Notice & Comment

AALS Journal of Legal Education Symposium on Legislation and Regulation in 1L Curriculum

Last week the Journal of Legal Education, which is the official legal pedagogy journal of the Association of American Law Schools (AALS), published a terrific symposium issue on legislation and regulation in the first-year law school curriculum. It’s great to see the issue in print. You can access the full version for free here.

The live symposium was held at the AALS Annual Meeting in January, and the discussion and empirical findings were just fascinating. It’s a fun read for law school curriculum nerds as well as probably a must-read for those interested in teaching legislation and/or regulation.

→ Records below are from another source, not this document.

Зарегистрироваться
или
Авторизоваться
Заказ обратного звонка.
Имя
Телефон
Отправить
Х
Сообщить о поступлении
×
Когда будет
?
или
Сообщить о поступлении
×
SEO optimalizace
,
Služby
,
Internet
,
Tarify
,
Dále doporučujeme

Here’s the list of contributions to the symposium (with hyperlinks to each essay and author):

Legislation and Regulation in the Core Curriculum: A Virtue or a Necessity?
James J. Brudney (Fordham)

Lessons from the Turn of the Twentieth Century for First-Year Courses on Legislation and Regulation
Kevin M. Stack (Vanderbilt)

Legislation & Regulation and Reform of the First Year
John F. Manning & Matthew Stephenson (Harvard)

A Program in Legislation
Dakota S. Rudesill, Christopher J. Walker & Daniel P. Tokaji (Ohio State)

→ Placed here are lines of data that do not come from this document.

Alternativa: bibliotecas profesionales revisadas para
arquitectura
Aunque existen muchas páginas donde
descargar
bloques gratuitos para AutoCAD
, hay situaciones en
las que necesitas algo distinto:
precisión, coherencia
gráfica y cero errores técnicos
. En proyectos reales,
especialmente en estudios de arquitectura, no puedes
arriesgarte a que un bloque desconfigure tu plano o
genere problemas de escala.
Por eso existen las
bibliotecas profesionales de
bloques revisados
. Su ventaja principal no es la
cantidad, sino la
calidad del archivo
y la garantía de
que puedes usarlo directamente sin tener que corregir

Making Sausage: What, Why and How to Teach about Legislative Process in a Legislation or Leg-Reg Course
Deborah A. Widiss (Indiana)

The Ripple Effect of “Leg-Reg ” on the Study of Legislation and Adminstrative Law in the Law School Curriculum
Abbe R. Gluck (Yale)

As the line-up reflects, my colleagues Dakota Rudesill and Dan Tokaji (and I) contributed to the symposium, focusing on how law schools should embrace a comprehensive legislation curriculum with upper-level experiential-learning courses and discussing our law school’s development of such a curriculum over the last two decades.